A bash script med sed to extract every thing efter <body> and before </body> tags from html or htm files

PetterS · 01-20-2017, 11:12 AM

I am totaly stuck in writing this script file.
Description:
Script will recursively scan all html and htm pagaes from the location specified as argument. Secondly for each file removes everything before the <body> and everything after the </ body> including the <body> and </ body>.
Thirdly, result should be saved in another file, if original file for example called index.html, it becomes then index.html_nobody

i wrote this code but it is not giving desired result.

Code:

#!/bin/bash

for file in $( ls $1 -r );
do
    if [ -d $file ];
    then
        find -type f -name "*.html" -o -name "*.htm" -exec sed -e '1,/<body/ s/.*/ /' -e '/<\/body>/,$ s/.*/ /' "{}" > "{}_nobody" \;
        
        echo "Success!"
        
        exit 0
    fi
done

echo "Unvalid path, please try again."
        
exit 0

Is there any one who can help me out of this or give some valuable tips.

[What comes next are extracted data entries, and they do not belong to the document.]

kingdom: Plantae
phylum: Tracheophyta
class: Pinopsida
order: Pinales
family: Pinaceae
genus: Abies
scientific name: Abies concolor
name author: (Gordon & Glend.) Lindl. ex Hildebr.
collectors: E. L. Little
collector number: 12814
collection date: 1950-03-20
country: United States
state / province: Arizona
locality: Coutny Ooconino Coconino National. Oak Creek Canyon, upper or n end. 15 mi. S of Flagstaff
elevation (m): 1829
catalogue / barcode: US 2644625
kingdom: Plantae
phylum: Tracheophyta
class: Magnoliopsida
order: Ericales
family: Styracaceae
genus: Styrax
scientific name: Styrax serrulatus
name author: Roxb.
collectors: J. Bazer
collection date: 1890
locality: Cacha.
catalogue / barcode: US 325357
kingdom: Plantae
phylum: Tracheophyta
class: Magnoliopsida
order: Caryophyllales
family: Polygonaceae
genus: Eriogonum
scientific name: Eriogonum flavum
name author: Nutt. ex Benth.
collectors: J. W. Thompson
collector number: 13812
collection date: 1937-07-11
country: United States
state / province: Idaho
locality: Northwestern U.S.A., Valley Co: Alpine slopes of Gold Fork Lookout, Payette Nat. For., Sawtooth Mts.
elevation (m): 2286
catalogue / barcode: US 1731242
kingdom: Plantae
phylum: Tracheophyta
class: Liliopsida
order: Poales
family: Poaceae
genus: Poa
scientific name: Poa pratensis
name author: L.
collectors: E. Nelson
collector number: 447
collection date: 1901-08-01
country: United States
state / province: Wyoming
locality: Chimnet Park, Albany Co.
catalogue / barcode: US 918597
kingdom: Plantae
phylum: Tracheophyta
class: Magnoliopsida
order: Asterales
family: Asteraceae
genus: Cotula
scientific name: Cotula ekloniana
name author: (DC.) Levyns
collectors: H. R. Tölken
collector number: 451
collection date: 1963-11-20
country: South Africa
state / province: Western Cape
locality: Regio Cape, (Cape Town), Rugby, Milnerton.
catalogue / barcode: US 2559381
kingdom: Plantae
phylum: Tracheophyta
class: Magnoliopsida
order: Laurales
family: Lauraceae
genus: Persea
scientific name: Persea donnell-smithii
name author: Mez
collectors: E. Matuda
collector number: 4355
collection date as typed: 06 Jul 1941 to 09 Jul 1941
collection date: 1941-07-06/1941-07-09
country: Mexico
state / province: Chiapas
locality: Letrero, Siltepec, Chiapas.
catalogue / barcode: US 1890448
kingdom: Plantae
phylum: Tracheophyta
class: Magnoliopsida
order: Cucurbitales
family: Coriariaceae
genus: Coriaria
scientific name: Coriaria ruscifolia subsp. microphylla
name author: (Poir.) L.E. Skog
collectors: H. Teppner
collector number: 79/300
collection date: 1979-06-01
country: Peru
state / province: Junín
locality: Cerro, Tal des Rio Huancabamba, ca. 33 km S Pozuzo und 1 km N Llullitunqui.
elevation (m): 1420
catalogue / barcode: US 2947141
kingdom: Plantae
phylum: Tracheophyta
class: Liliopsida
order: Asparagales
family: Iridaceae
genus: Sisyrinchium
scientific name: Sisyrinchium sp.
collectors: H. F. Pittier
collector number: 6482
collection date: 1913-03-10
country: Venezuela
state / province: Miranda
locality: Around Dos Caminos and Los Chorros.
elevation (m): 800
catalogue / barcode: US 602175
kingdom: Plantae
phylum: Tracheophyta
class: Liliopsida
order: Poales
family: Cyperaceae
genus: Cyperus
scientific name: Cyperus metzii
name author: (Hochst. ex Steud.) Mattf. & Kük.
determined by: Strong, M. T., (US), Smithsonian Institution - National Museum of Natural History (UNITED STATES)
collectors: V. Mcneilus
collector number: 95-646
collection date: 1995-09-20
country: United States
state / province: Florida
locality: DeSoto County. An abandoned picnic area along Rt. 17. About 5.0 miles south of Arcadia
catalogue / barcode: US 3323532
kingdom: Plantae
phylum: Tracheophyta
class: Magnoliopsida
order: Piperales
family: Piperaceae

Turbocapitalist · 01-20-2017, 11:35 AM

Generally there are so many variations with HTML that you really need to use a proper HTML parser. perl has several. You could start with HTML::TreeBuilder, as one example, like this:

Code:

#!/usr/bin/perl                                                                 

use warnings;
use strict;
use HTML::TreeBuilder;

my $file = shift || '/dev/stdin';

my $root = HTML::TreeBuilder->new_from_file( $file )
    or die( "Could not parse '$file' : $! \n");

my $zap = $root->look_down( _tag => q(body),, );

print $zap->as_HTML(undef, "  ");

exit ( 0 );

Habitual · 01-20-2017, 11:57 AM

https://pypi.python.org/pypi/BeautifulSoup
bash sucks sometimes, this is one of them.</opinion>

grail · 01-20-2017, 12:08 PM

Is this a question for a course / homework? I do agree with Turbocapitalist that bash is not really the solution to something that can be particularly complicated like this, however, if it is for a
course / homework, then the instructor may have already devised simple web pages to allow the script to work.

If my assumption is correct, you have more pressing issues than how to solve this problem:

1. Your question asks for a location to be provided as an argument to the script. I interpret this to mean a directory, so your testing is around the wrong way, ie. you should be checking the user has passed
you a directory before continuing the script.

2. Previous question then leads into a decent error message to explain what the user has done wrong and perhaps leads to a 'usage' message to show what the correct process would be.

3. Do not use ls to provide data to a for loop as white space in file / directory names will cause issues

4. As your question is looking at recursion, the for loop is still the wrong construct for the same reason as above. You should look into a while loop.

5. If you are going to use find to perform the entire task, what is the point of using a loop at all??

6. At the moment, with fresh eyes and having only just written this code, your find / sed combination makes perfect sense ... how about in 6 months or a year?? Whilst 'cool' to be able to write a one-liner
to do everything, it becomes very hard to debug and extend or add to. If the instructor says now use the same script and perform other tasks on the data prior to creating the new files, the current
solution will become unwieldy very quickly.

7. Now this one is often met with, That's your opinion, I was often told that where possible, a script should have a single point of successful exit and only error points as other exit spots. Your current script may be given a directory / file that does not fit the purpose, but you give an error message and then exit the script successfully, yet the prior thing done was an error???

So I look forward to hearing back what type of problem this is

Please take any and all comments above as you wish, you do not have to follow any of them, it is only advice

ondoho · 01-21-2017, 04:11 AM

perl has been mentioned, and python.
i would like to add xmllint to the pool of dedicated html parsing tools.
after understanding how xpath expressions are built, it's a handy command line tool.